А они продолжали бить, топтать. Это длилось долго. Тело перестало чувствовать. Может, потому, что на нем уже не было живого места?

Новый удар по голове. Яркая вспышка в глазах. И черная пелена. И как будто тут же новая вспышка. И рвущая боль во всем теле. После забытья сознание снова ожило. Слух уловил приглушенные голоса.

— Живучий большевичок.

— Отжился ленинец. Навек задохся.

— По кустам понесем?

— К черту по кустам. Вымокнем. А то и завязнем.

— Как же тогда?

— Поволокем по дороге к берегу. А там сбросим в воду, и поминай как звали.

— Пойду камень возьму. Где он тут?..

Я сильней стиснул зубы, боясь обнаружить жизнь. Не испугала речка, в которой они собирались утопить. Все что угодно. Только бы не стали снова бить.

Вдруг один из них тревожно сказал:

— Кто-то едет.

Другой тут же ответил:

— Да. Кого-то несет.

— Бери его. Потащим в кусты…

— Дюже нужен. И тут не заметят…

Они оставили меня на обочине и скрылись. Я напряг все силы и неслышно пополз к дороге. А стук колес и лошадиный топот уже приближались. Кто-то гнал коня рысцой. Я полз медленно, цепляясь руками за землю. Ползти было трудно, все внутри переворачивалось. Хотелось прилечь, передохнуть. Но нельзя было останавливаться. Не успеть — значило погибнуть.

Вот и дорога. И лошадь уже рядом. Я собираю оставшиеся силы и привстаю на колени.

— По-мо-ги-те!..

Лошадь шарахается в сторону. Но возница удерживает ее. И останавливается передо мной. Я узнаю его. Сосед Иван Иванович, дед Редька. Он спрыгивает с телеги, наклоняется надо мной.

— Кто тут? Никак Хвиля?

— Скорей! — шепчу я. — Они рядом. Убьют и вас…

Иван Иванович с живостью подхватывает меня, втаскивает в телегу. Потом вскакивает сам и хлещет коня. Тот с места берет рысью.

— А-а! — ликующе тянет Иван Иванович. — Вот они! Гонятся! А ну-ка, потягаемся!..

Он привстал на колени и принялся хлестать лошадь кнутом. Та перешла в галоп и стремительно помчалась вперед. Меня швыряло из стороны в сторону. Боль туманила сознание. Но и на этот раз я не разжал челюсти. Нет, и теперь враги не услышат моего стона.
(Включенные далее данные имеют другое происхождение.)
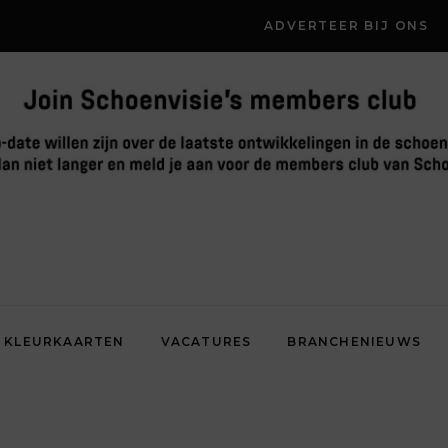
ADVERTEER BIJ ONS
KLEURKAARTEN
VACATURES
BRANCHENIEUWS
Когда они отстали, Иван Иванович придержал лошадь и повернулся ко мне:

— Ну как, здорово помяли? Э, да ты весь в крови! Может, в больницу?
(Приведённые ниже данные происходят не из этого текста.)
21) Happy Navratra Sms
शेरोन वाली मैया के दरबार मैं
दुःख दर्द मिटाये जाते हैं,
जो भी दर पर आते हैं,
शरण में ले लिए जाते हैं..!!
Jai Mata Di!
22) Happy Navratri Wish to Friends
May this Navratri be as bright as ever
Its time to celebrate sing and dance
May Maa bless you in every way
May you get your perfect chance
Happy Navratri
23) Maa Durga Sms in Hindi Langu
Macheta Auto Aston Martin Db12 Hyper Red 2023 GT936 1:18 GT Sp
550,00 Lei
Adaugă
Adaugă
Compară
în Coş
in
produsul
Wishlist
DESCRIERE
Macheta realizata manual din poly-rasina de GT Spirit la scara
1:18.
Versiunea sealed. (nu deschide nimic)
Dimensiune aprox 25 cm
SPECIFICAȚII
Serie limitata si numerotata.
— Домой, — сказал я. — Скорей домой…

Иван Иванович звучно сплюнул на обочину.

— Ах, бандиты! Под суд их, проклятых!.. — И снова, наклонившись надо мной, запричитал: — Ай, ай, ай! Как они тебя! Креста на них нету! Да ты хоть распознал их?..
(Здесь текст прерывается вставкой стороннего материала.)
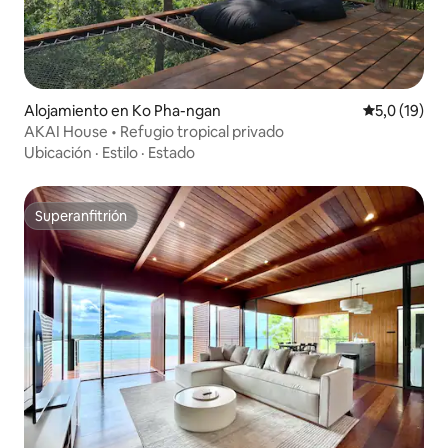
Alojamiento en Ko Pha-ngan
Calificación
5,0 (19)
AKAI House • Refugio tropical privado
Ubicación
·
Estilo
·
Estado
Superanfitrión
Superanfitrión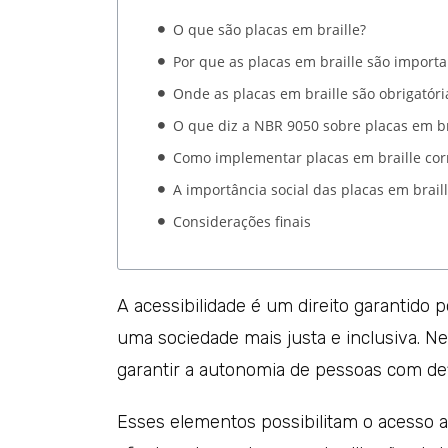
O que são placas em braille?
Por que as placas em braille são importa
Onde as placas em braille são obrigatóri
O que diz a NBR 9050 sobre placas em br
Como implementar placas em braille co
A importância social das placas em brail
Considerações finais
A acessibilidade é um direito garantido p
uma sociedade mais justa e inclusiva. 
garantir a autonomia de pessoas com def
Esses elementos possibilitam o acesso 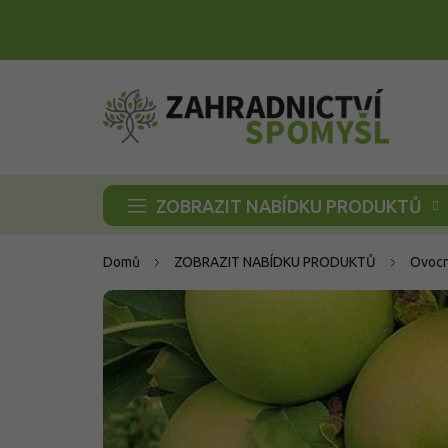
Přejít
na
obsah
ZOBRAZIT NABÍDKU PRODUKTŮ
Domů
ZOBRAZIT NABÍDKU PRODUKTŮ
Ovocn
Я и сам думал об этом. Кто они? Плечистый и худощавый. Неужели Дема и Миня? Но, может быть, и не они? Может, другие кто-либо?

— Нет, не распознал. Закутали лица чем-то.

— Как это закутали?

— Не знаю. Чем-то обвязали. По самые глаза… И голоса оттого глухие…

Дед Редька снова закачался и запричитал:

— Ай, ай, ай! На убивство шли. И за нами неспроста гнались. Добить хотели. Не люди, а звери. И как же ты, господи, терпишь таких?..

Въехав к нам во двор, он снял меня с телеги, помог дойти до крыльца и постучал в дверь. А когда в сенях послышались шаги и отчим спросил, кого бог послал, повелительно крикнул:

— Принимай пасынка, Данилыч! Да поживей! Побитый парень!

Напуганный отчим открыл дверь. И когда увидел меня, ахнул:

— Кто ж тебя так-то? Да у кого ж налегла рука?

С помощью Ивана Ивановича он завел меня в комнату, помог лечь на топчан. На ходу повязывая юбку, вошла мать. Как подкошенная упала передо мной на колени:

— Убили! Убили, изверги!

— Не убили, мама, — сказал я. — Живой. И буду жить…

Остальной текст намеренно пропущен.